I cannot tell you how my "time" went. I have been living at the Conservatory for a little over two years now. But-

I have neglected to keep up with my writing. 

I have somewhat neglected to do some real painting.

You see, I have being piddling - doing little watercolor cards at the kitchen counter. Watercolor is cleaner and far less toxic than oil, and painting little watercolors takes little effort or thought. A cop out, I know. I make birthday cards and send them to selected "neighbors." They love the cards and praise me. Hence, I paint more little cards. What a "circle of events."

And, I have spent a lot of time watching News on television.

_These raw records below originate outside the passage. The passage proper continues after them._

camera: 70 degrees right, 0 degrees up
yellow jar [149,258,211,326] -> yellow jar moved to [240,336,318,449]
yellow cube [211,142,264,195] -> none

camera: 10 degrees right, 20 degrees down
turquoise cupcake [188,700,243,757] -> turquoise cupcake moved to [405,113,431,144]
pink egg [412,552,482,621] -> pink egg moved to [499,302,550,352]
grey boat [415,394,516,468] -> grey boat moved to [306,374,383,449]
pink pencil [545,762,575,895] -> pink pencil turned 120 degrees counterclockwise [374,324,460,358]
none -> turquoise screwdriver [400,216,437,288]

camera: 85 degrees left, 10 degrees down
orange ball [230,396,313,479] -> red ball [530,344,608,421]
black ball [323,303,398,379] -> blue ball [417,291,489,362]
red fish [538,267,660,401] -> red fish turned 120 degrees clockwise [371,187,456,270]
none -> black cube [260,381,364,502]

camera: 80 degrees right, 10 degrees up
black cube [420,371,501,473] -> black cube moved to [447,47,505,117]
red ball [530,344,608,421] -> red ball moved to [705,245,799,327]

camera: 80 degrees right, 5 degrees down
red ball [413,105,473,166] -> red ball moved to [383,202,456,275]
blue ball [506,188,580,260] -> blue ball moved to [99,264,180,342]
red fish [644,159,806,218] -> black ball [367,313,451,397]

What happens in the country worries me a lot. 

What is happening?

Throughout my ninety years, I had seen a lot, lived through a lot... 

I am not afraid of change, but I am afraid of "unreasonableness" and "madness."

I, like many, have "blinders" over my eyes, live on.

ON TURNING NINTY

Last Wednesday, I turned 90.

Among my ancestors, only my paternal grandmother lived past 90. I believe she was 94 or 95 when she passed away.
Grandmother refused to leave China when my family fled from the Communist invasion and went to Hong Kong in 1949. She and her second-daughter, my single aunt, lived together.  For almost thirty years, she lived under the terror and suffering from the new government. I vaguely remember stories about how she was made to live in only one part of her three story home, having to allow others to take over her other parts of the house. And, how, during the young Red Army "madness", she lost everything. The story was that somehow they found out about her diamonds hidden under the floor boards and confiscated them, among other things.   

My mother said, since my father's mother would not move to Hong Kong with us, she could not take her mother, my long-widowed maternal grandmother, to Hong Kong with us. Her logic, certainly not mine. If only I had any say-so in those days. I would have at lease made some "noise." Grandma went to live with one of her brothers-in-law and passed away a few years later.

And here I am, ninety-years-old, living comfortably in a nice two-bedroom apartment, in a modern and fast-growing part of Texas. I have a view of the most wonderful sunsets a lot of the times. I am well-fed and well-cared of. I am surrounded by some good friends and caring staff. I am well-loved by my children and their spouses, and by my grand-children. What is more - I can still walk without a cane. My middle daughter, Melinda, gave me a plaque that says, "Age is like a hat. It's all in how you wear it, Honey."

My cup runneth over.

My only worry is the "craziness" in the country.

I am not a praying type, but  for the sake of our children and grand-children, I am praying that "This will pass."